Les communautés de communes créées après la loi Notre ne bénéficient pas de cette exception prévue jusqu'au 1er janvier 2018.

La note rappelle également que la compétence eau restera quant à elle facultative pour les communautés de communes jusqu'au 1er janvier 2018, puis fera partie des compétences optionnelles jusqu'en 2020 avant de devenir obligatoire à cette date.

Un document sans valeur juridique

"Cette note n'a aucune valeur juridique, déplore William Azan, avocat au barreau de Paris, Cabinet Uwill. A l'AMF [Association des maires de France], nous allons demander auprès des services compétents d'avoir une circulaire à valeur réglementaire, ou une instruction ou un arrêté que nous puissions utiliser en cas de contentieux. Face au risque juridique lié aux eaux pluviales et aux responsabilités attachées au risque inondation dans le cadre de la loi Gemapi je ne peux laisser mes clients prendre des responsabilités aussi lourdes sur une simple note".

Pour la Fédération nationale collectivités concédantes et régies (FNCCR), cette note n'apporte pas non plus de réponses aux questionnements autour des limites du service des eaux pluviales (urbaines ou rurales) ou du financement. La Fédération aurait souhaité davantage de souplesse. "Nous aurions aimé que les collectivités puissent disposer de plusieurs possibilités pour gérer les eaux pluviales : soit avec le service assainissement soit avec un autre service soit en faire une compétence indépendante, cela s'adapterait mieux au terrain : les problèmes de gestion des eaux pluviales sont complétement différentes d'une collectivité à l'autre, note Michel Desmars chef du département eau assainissement de la FNCCR. La note a une approche des eaux pluviales simpliste et réductrice en voulant faire entrer toutes les collectivités dans le même modèle".

Sur la question du financement, l'association des deux services assainissement et gestion des eaux pluviales pourrait également susciter de nouveaux questionnements.

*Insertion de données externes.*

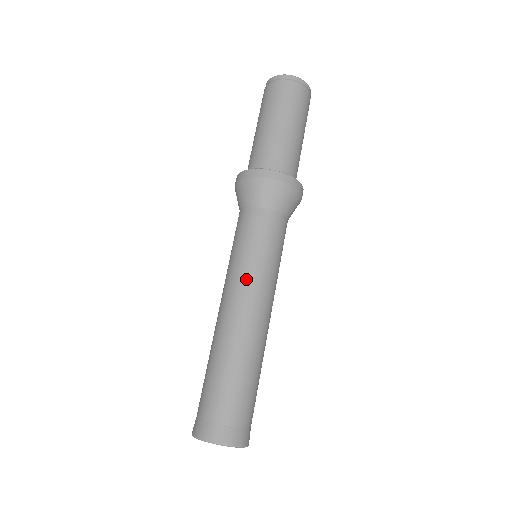
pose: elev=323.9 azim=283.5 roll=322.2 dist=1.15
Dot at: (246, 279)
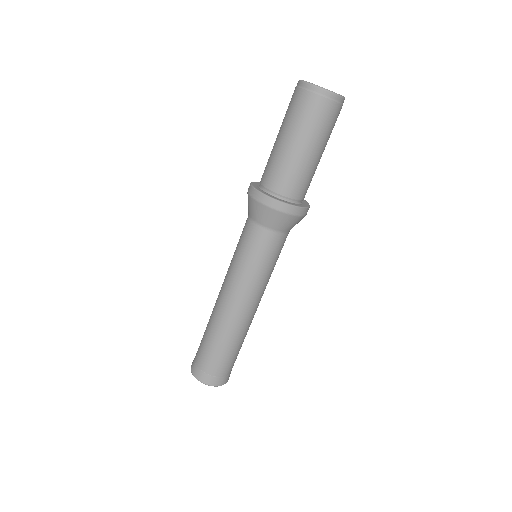
Dot at: (229, 276)
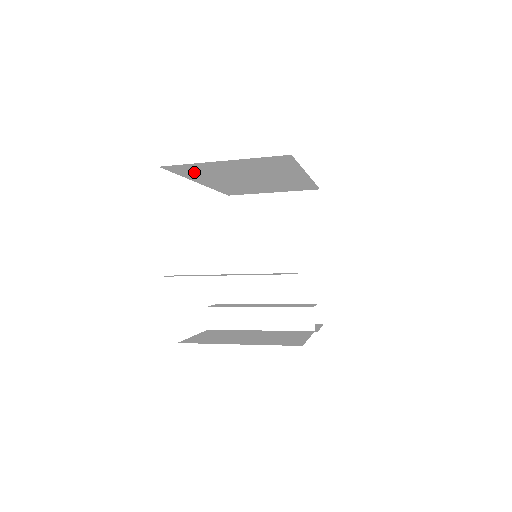
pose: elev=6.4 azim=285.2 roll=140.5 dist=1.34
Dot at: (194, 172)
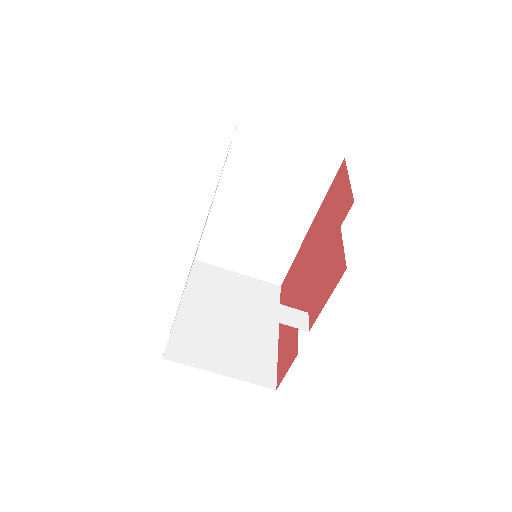
Dot at: (245, 156)
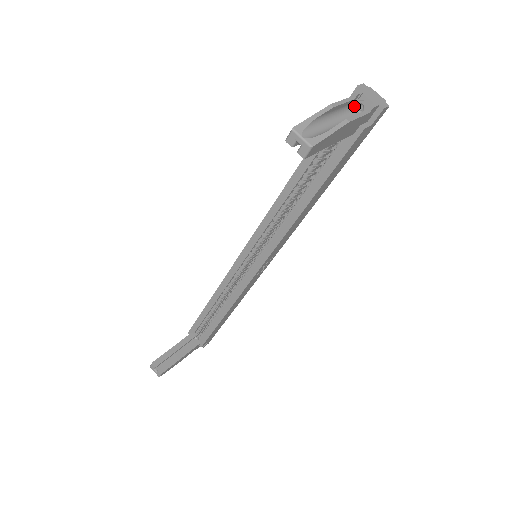
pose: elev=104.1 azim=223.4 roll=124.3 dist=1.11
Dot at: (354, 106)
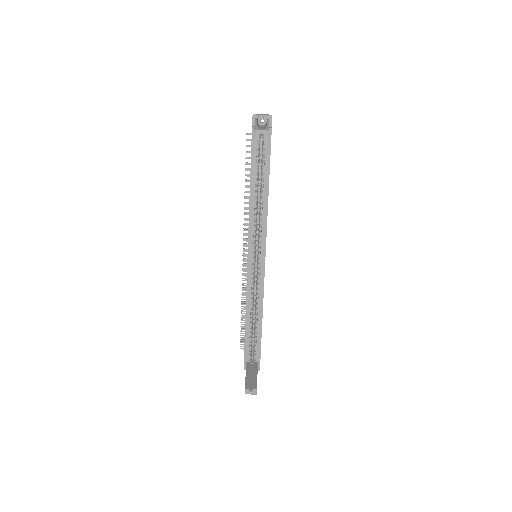
Dot at: (259, 123)
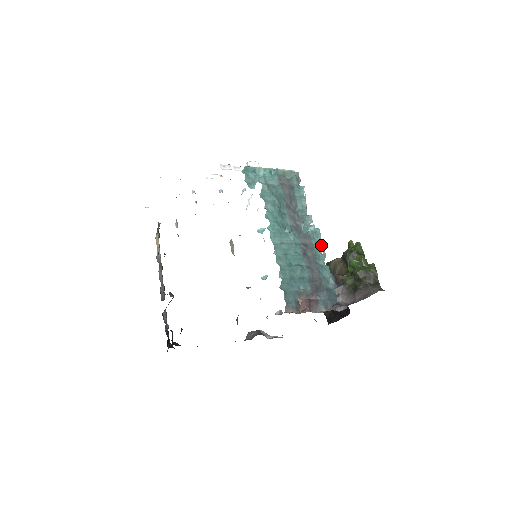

L'assainissement, service public industriel et commercial, est financé grâce aux redevances des usagers, alors que la gestion des eaux pluviales est rattachée au budget général des collectivités.

"Il ne faudrait pas que ce texte - qui reste très évasif - donne l'impression que les deux volets de cette compétence ne sont qu'un seul service et incite certaines collectivités à financer le pluvial sur le budget annexe assainissement, souligne Elodie Brelot, directrice du groupe de recherche Rhône-Alpes sur les infrastructures et l'eau (Graie). Il pourrait y avoir des réflexions sur la notion de redevances pour services rendus, sachant qu'une part du pluvial est liée aux espaces publics, et notamment la voirie, et une autre partie à la connexion ou à la collecte des eaux pluviales des propriétaires privés".

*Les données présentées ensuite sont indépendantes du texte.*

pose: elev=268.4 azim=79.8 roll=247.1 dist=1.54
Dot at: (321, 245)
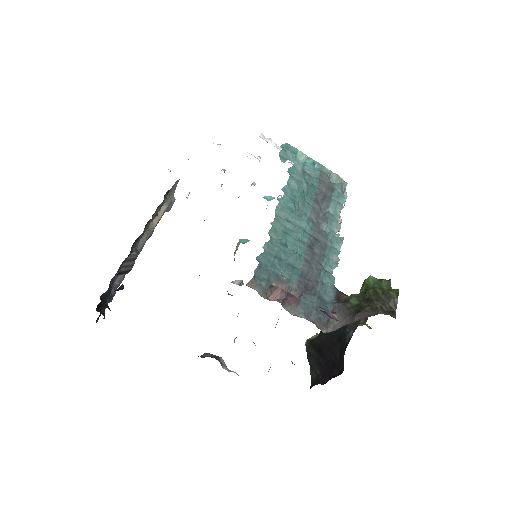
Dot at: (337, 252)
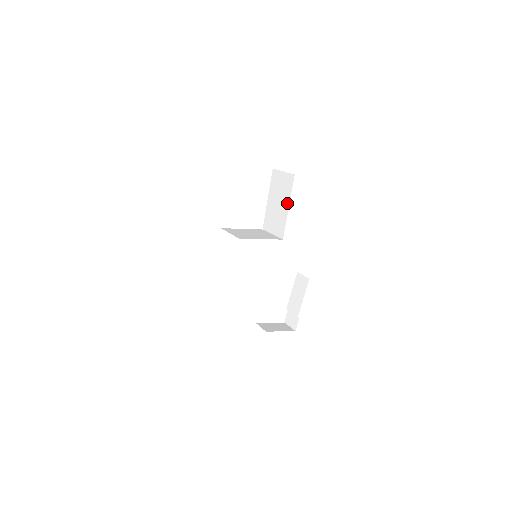
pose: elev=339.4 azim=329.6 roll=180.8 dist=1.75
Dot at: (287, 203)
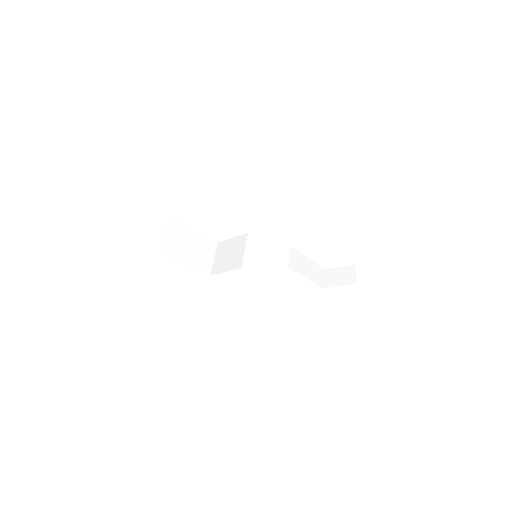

Pour définir une limite entre la gestion des eaux pluviales urbaines et la gestion des inondations liées à la Gemapi, le Graie préconise de mener une réflexion localement sur la définition de ce service. "Même si la taxe eau pluviale a été abandonnée, le guide produit par le ministère pour son instauration fournit une méthodologie intéressante, précise Elodie Brelot. Elle commence par un recensement du patrimoine, puis la répartition de qui investit, qui gère, qui entretient. Cette définition du système et des ouvrages qui constituent le système de gestion des eaux pluviales permettra de définir la limite entre eaux pluviales urbaines et la Gemapi."

L'Agence Rhône-Méditerranée Corse propose également une subvention incitative pour les études préalables à la prise de compétence eau et assainissement.

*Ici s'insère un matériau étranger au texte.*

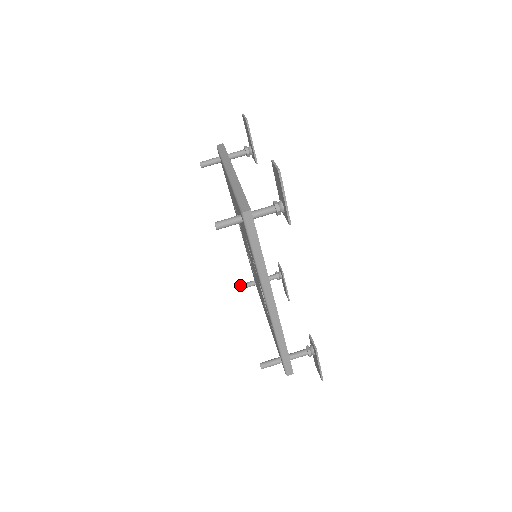
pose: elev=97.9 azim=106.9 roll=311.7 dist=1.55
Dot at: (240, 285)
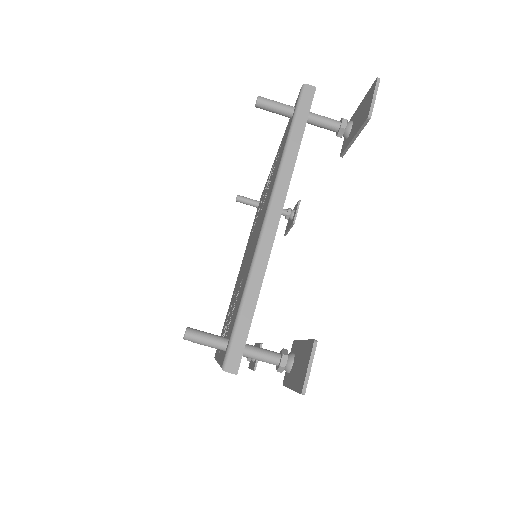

Enfin, les textes laissent ouverte une autre question : l'organisation autour des ouvrages de gestion intégrée des eaux pluviales. "Ces ouvrages sont multifonctionnels et mobilisent différents services : voiries, espaces verts, assainissement ; leur gestion sera  probablement partagée, estime Elodie Brelot. Feront-ils ou non partie du système de gestion des eaux pluviales ? Il ne faut pas casser cette vision transversale de la gestion et du fonctionnement de ces espaces".

Ces questions autour de la gestion des eaux pluviales pourraient être discutées lors du prochain comité national de l'eau prévu le 4 octobre.